• WHAT YOU WILL DO
All entries must be repeated exactly; do not include the pictures.

• DATASET EXTRACT
▬▬▬▬▬▬

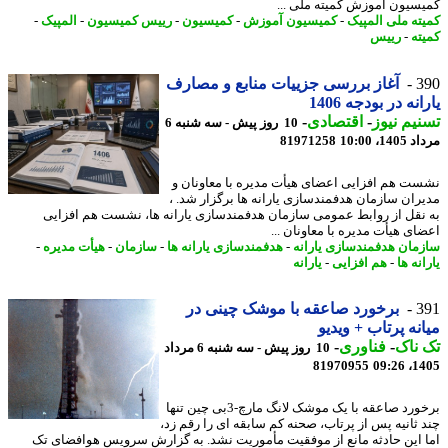
سیون آموزش کمیته ملی ...
ته ملی المپیک
-
کمیسیون آموزش
-
کمیسیون
-
رییس کمیسیون
-
المپیک
-
ته
-
رییس
3
آغاز بررسی جزییات منابع و مصارف
نه در بودجه 1406
یم نیوز
-
اقتصادی
-
10 روز پیش - سه شنبه 6
1، 10:00
81971258
ت هم افزایی اعضای هیأت مدیره با معاونان و
ران سازمان هدفمندسازی یارانه ها برگزار شد. ،
نقل از روابط عمومی سازمان هدفمندسازی یارانه ها، نشست هم افزایی
ای هیأت مدیره با معاونان ...
مان هدفمندسازی یارانه
-
هدفمندسازی یارانه ها
-
سازمان
-
هیأت مدیره
-
نه ها
-
هم افزایی
-
یارانه
3
برخورد صاعقه با موشک چینی در
نه پرتاب + ویدیو
ناک
-
فناوری
-
10 روز پیش - سه شنبه 6 مرداد
81970955
1405
برخورد صاعقه با یک موشک لانگ مارچ-3بی چین تنها
 ثانیه پس از پرتاب، صحنه کم سابقه ای را رقم زد،
 این حادثه مانع از موفقیت مأموریت نشد. به گزارش سرویس هوافضای تک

▬▬▬▬▬▬

• ANSWER TO THE PROBLEM
سیون آموزش کمیته ملی ...
ته ملی المپیک
-
کمیسیون آموزش
-
کمیسیون
-
رییس کمیسیون
-
المپیک
-
ته
-
رییس
3
آغاز بررسی جزییات منابع و مصارف
نه در بودجه 1406
یم نیوز
-
اقتصادی
-
10 روز پیش - سه شنبه 6
1، 10:00
81971258
ت هم افزایی اعضای هیأت مدیره با معاونان و
ران سازمان هدفمندسازی یارانه ها برگزار شد. ،
نقل از روابط عمومی سازمان هدفمندسازی یارانه ها، نشست هم افزایی
ای هیأت مدیره با معاونان ...
مان هدفمندسازی یارانه
-
هدفمندسازی یارانه ها
-
سازمان
-
هیأت مدیره
-
نه ها
-
هم افزایی
-
یارانه
3
برخورد صاعقه با موشک چینی در
نه پرتاب + ویدیو
ناک
-
فناوری
-
10 روز پیش - سه شنبه 6 مرداد
81970955
1405
برخورد صاعقه با یک موشک لانگ مارچ-3بی چین تنها
 ثانیه پس از پرتاب، صحنه کم سابقه ای را رقم زد،
 این حادثه مانع از موفقیت مأموریت نشد. به گزارش سرویس هوافضای تک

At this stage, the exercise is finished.